The municipal portion of property taxes is going up four per cent, the City of Thompson’s financial plan presentation unveiled at a public meeting April 25 shows, but overall taxes on a home valued at $200,000 will only be up about two per cent from last year before rebates.
Commercial property tax rates will be up 1.58 per cent overall, the presentation says.
After the $700 education property tax rebate from the provincial government, which is applicable only to a principal residence, a $200,000 home will have a total tax bill of $3,080 this year, including the $69 sewer levy. That is a $32 or 1.05 per cent increase from 2018, when the tax bill would have been $3,048.
A commercial property with an assessed value of $1 million will pay $33,148 in 2019 compared to $32,631 in 2018, an overall increase of $517.
The closure of the Norplex Pool will not result in significant cost savings for the city, since staff who worked there have been reassigned to other areas.
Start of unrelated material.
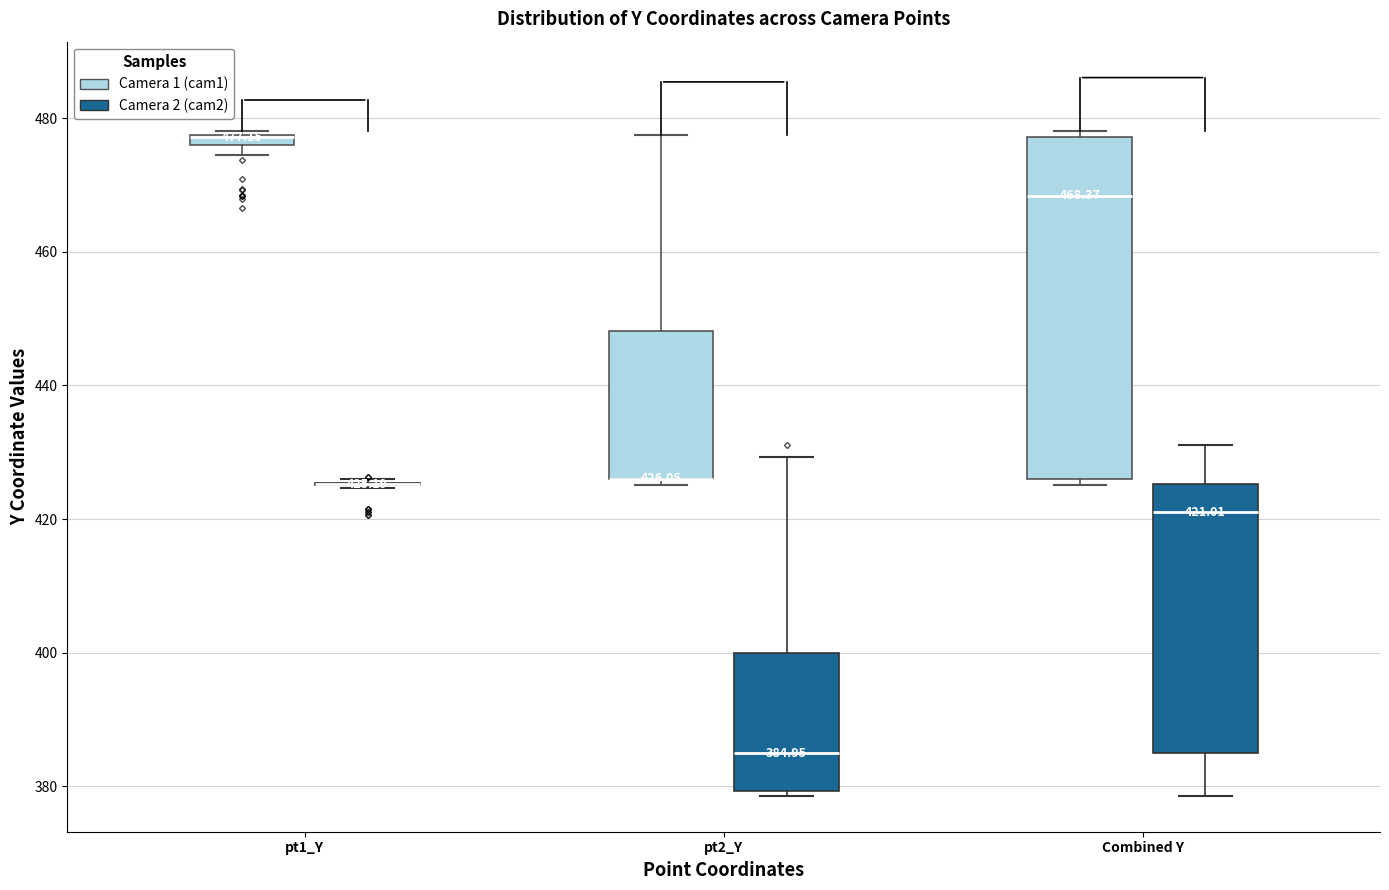

Comparing the boxes themselves (not the whiskers), which one is the tallest?

Combined Y (Camera 1 (cam1))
However, the city is saving money by leaving four job vacancies unfilled, and cutting seasonal public works employee hours by one-third and remaining recreation seasonal employees entirely. The city is also eliminating holiday gifts and the downtown improvement budget, reducing city clothing and professional fees budgets, and reducing recreation department contributions to Nickel Days, festive decorations, two unnamed special events, concerts in the park, the arts program, outdoor skating rink hours and Millennium Trail maintenance. It is also eliminating summer day camps, reducing front desk hours at the Thompson Regional Community centre, waiving fewer events fees, cutting one outdoor area attendant position and eliminating all meals at meetings, among other cost-cutting moves.
Total expenses and revenues in the proposed 2019 budget are $34,794,721, about $4.5 million higher than in the April 10 draft financial plan. The proposed expenditures are also significantly higher than the actual operating expenses of $28,560,670.63 in the 2018 fiscal year indicated in that draft financial plan.
More than half of the expenditures are in salaries and benefits (51 per cent) while another 20 per cent go towards paying for RCMP services.
Contributions to the Thompson Zoological Society are dropping from $60,000 in 2018 to $30,000 this year, while the Thompson Hotel Association, wihich received $400,000 from the accommodation tax in the previous budget year, is receiving nothing this year and has been instructed to use its previous year’s surplus to fund continuing operations.
An additional $742,472 from the federal gas tax is being dedicated toward water main renewal and nearly $3.5 million from the general reserve is being applied to the new wastewater treatment plant construction costs, meaning the city will have to borrow less than half of its $12,167,000 share after a $750,000 Federation of Canadian Municipalities grant and about $2.1 million being transferred from the utility reserve. As a result, frontage fees and water rate riders applied to properties and water utility customers will be reduced by about 50 per cent, from 81 cents to 39 cents per frontage foot of property and from 58 cents to 28 cents per cubic metre of water.
The special levy for storm, water and sewer service, in place from 2016 to 2020, will be reduced from about $108 per residential property last year to $69 this year. The levy amount is determined by the actual cost of repairing water and sewer line breaks on residential properties that are more than one metre from a home’s foundation.